Auf jeden Fall, sich einfach zu trauen! Man sollte sich den Job vorher mal ansehen und einen Salon suchen, in dem man auch wirklich was lernen kann. Das ist verdammt wichtig in diesem Job, dass man im richtigen Salon landet.

imSalon: Deine Kollektion zum Austrian Hairdressing Award 2015 wurde disqualifiziert. Du hattest in der Kategorie Männer eine Frau im Bild. Was ist die Geschichte dahinter?
Ich wollte eine Kollektion zum Thema Toleranz machen, weil heutzutage sich immer noch viele schwer tun, sich zu outen. Jeder soll sein können wie er ist. Meine Freundin war da die Inspiration - sie sieht sehr männlich aus und war in der Kollektion das Modell. Dass die Kollektion disqualifiziert wurde, hat mich aber schon schockiert. Ich dachte, in Wien ist man da weiter.

imSalon: Hast du die Regel nicht gekannt oder war das Absicht?
Doch, das war schon Absicht, ich kannte auch die Regeln, aber ich dachte, es wird schon gehen und die werden schon nicht so streng sein. Ich wollte damit auch die Regeln hinterfragen, weil Gendergrenzen heutzutage doch kein Thema mehr sein sollten. Die Disqualifikation sehe ich nicht als Niederlage und beim nächsten Mal bin ich auf jeden Fall wieder dabei. Ich möchte was Extravagantes machen und probieren herauszustechen.
 

"Ich liebe dieses grafische, millimetergenaue Arbeiten"

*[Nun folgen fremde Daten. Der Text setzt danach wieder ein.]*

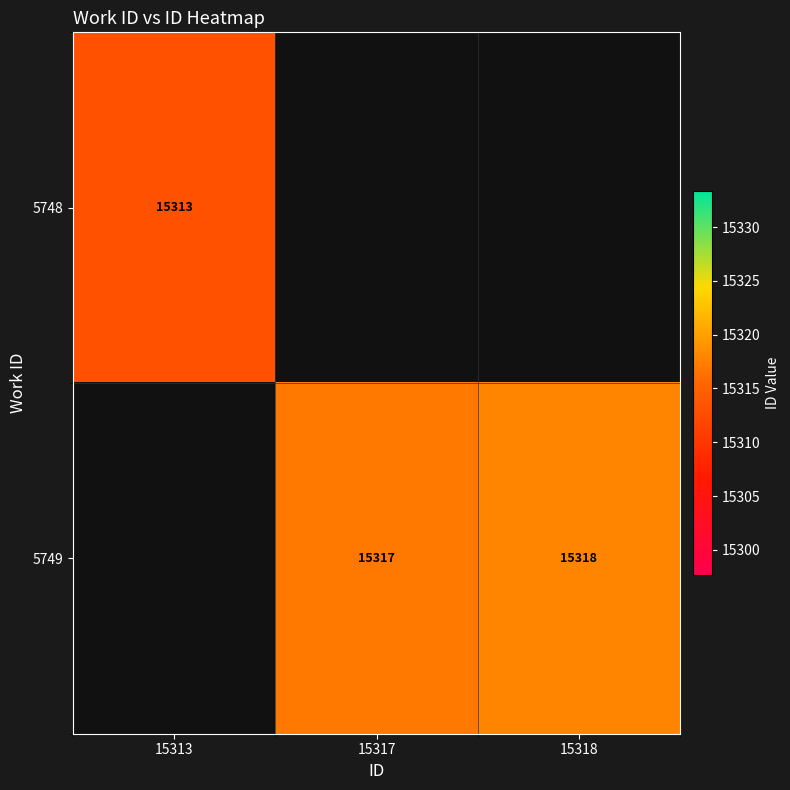

The value of 5749 at 15318 is 15318. True or false?

True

imSalon: Apropos Zukunft - was sind deine Pläne?
Greta Kahn eröffnet bald einen zweiten Salon, direkt neben dem jetzigen. Darin werden wir auch drei abgetrennte Barberplätze haben. Das Barbering möchte ich mir auf jeden Fall mal ansehen. Ich habe jetzt schon gut 70% Herrenkunden und ich liebe diese ganz grafischen, genauen Sachen. Dieses millimetergenaue Arbeiten, bei dem man alles sieht. Vielleicht spezialisier ich mich auch richtig aufs Barbering. In Innsbruck gibt es nicht so viele, die sich darauf spezialisiert haben. Ich denke auch, dass das Barbering nicht nur ein Trend ist, sondern bleiben wird.

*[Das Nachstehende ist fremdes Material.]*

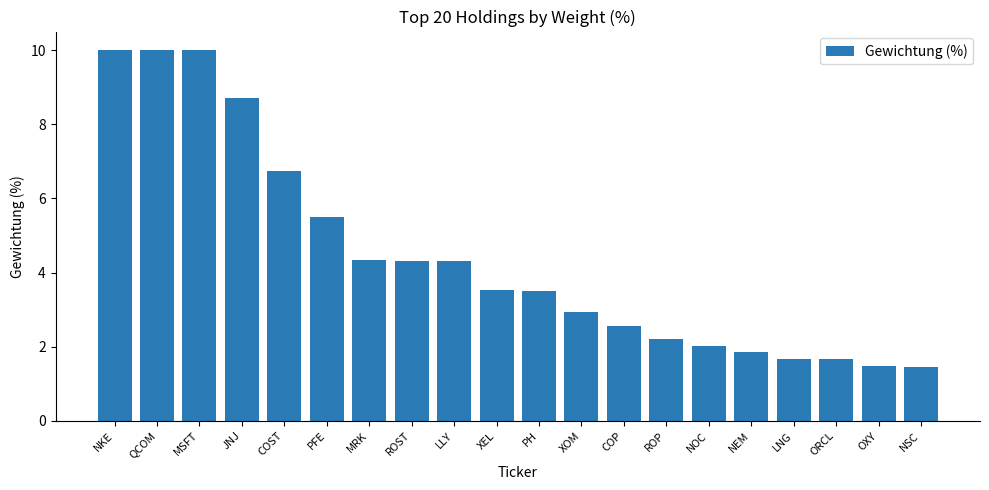

What is the change in value from JNJ to COST?

-2.0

imSalon: Was wird es im neuen Salon geben?
Wir werden im Preis keinen Unterschied mehr zwischen Männern und Frauen machen, sondern alles nach Zeit abrechnen. Wenn jemand nur schnell in zehn Minuten nachgeschnitten wird, zahlt er auch nur zehn Euro. Wir stellen eine alte Schultafel auf und da kann jeder seinen Namen draufschreiben und wieder gehen - wie Nummern ziehen. Also wie ein echter Barbershop - schnell kommen und schnell gehen. Zu gemütlich mit Sofas wird es auch nicht eingerichtet sein und wir haben keine Farbe und keine Produkte.
 

"Den Kunden taugt unser Fotostudio total"



imSalon: Ihr habt über eurem Salon ein eigenes Fotostudio, das ihr nutzen könnt...
Ja, da fotografieren wir auch oft Kunden nach dem Styling. Die sind extrem fasziniert davon, denen taugts total. Die Kunden freuen sich, weil sie was ausprobieren durften und auch die Fotos mit heimkriegen. Das Studio ist auch super für uns - wir alle im Team lieben unseren Beruf, sind kreativ und können da auch privat viel probieren und rausholen.

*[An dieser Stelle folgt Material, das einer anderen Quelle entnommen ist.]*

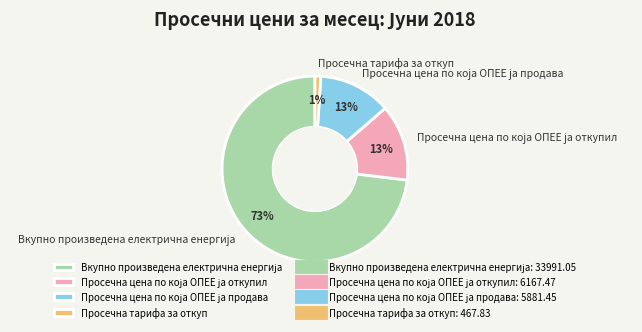

Which category has the smallest portion of the pie?

Просечна тарифа за откуп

imSalon: Hilft das, groß rauszukommen?
Sicher. Was mir aber am meisten taugen würde, wäre Bühnenarbeit. Da würde ich mich echt gerne drauf spezialisieren und groß rauskommen. In Innsbruck ist das aber alles sehr klein und die Leute sind teilweise noch so konservativ. Vielleicht muss man weg von hier.